The bug in the website's photo reporting tool — which Facebook says was only temporary and has now been fixed — meant that users could access others' pictures even if they were private.
Users were able to look at the private photos by ‘reporting' a profile picture as ‘inappropriate', which then saw other photos displayed, such as those of Zuckerberg, the Daily Mail reported.
A Facebook spokesman told CNET, a tech media website, that the glitch happened because of ‘one of our most recent code pushes' but it was only live for a short time and ‘not all content was accessible'.
The glitch and resulting private photos of Zuckerberg went viral when software engineer Mike Rundle, of Raleigh, North Carolina, posted a link to them on photo-sharing website Imgur.
Expensive treat
Zuckerberg's girlfriend Priscilla Chan is pictured in most of the photos.
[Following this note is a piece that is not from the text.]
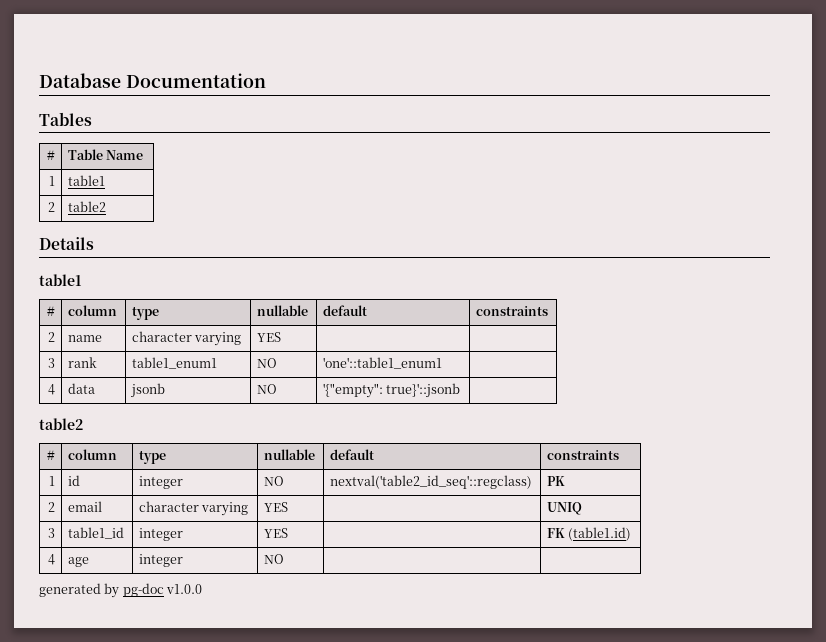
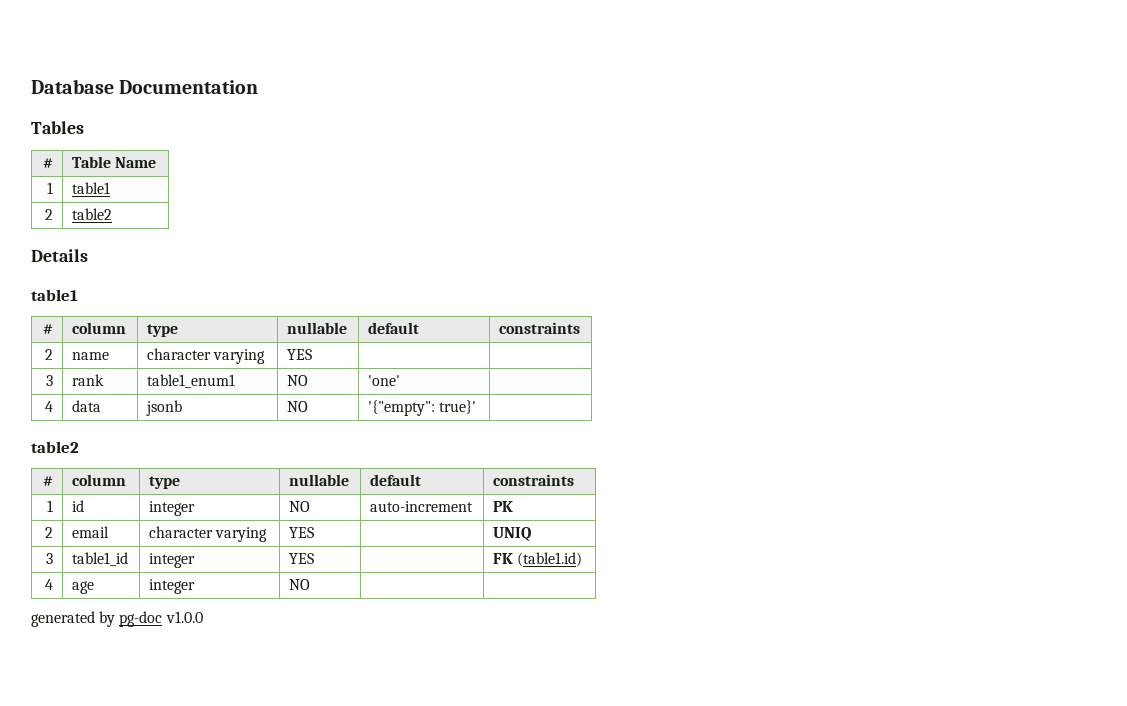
[322,357,442,369] 'one'::table1_enum1 -> [368,375,401,386] 'one'
[386,383,461,398] true}'::jsonb -> [439,400,477,414] true}'
[329,475,532,489] nextval('table2_id_seq'::regclass) -> [370,501,474,512] auto-increment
Some of them can be viewed publicly on his public Facebook profile, but others are said to be private.
The 27-year-old, of Palo Alto, California, has a staggering fortune of $17.5 billion (Dh63.1 billion) and treated himself to a $7 million five-bedroom, five bathroom home earlier this year in May.
The New York dentist's son has lived in Palo Alto almost continuously since he moved Facebook to Silicon Valley straight from his Harvard dormitory room in 2004.
Meanwhile, Facebook is working to fix a security flaw that let people view other users' private photos, including those of Zuckerberg.
Top priority
"The privacy of our user's data is a top priority for us, and we invest significant resources in protecting our site and the people who use it," the Palo Alto, California-based company said in a statement.
Facebook, which has more than 800 million users, is taking steps to improve privacy after agreeing last month to settle complaints by the Federal Trade Commission that it failed to protect user data or disclose how it could be used. In a blog posting at the time, Zuckerberg said the company should have been more vigilant in protecting users' privacy and that Facebook had made "a bunch of mistakes."
Blogs including Cnet's ZDnet posted photos from Zuckerberg's personal collection.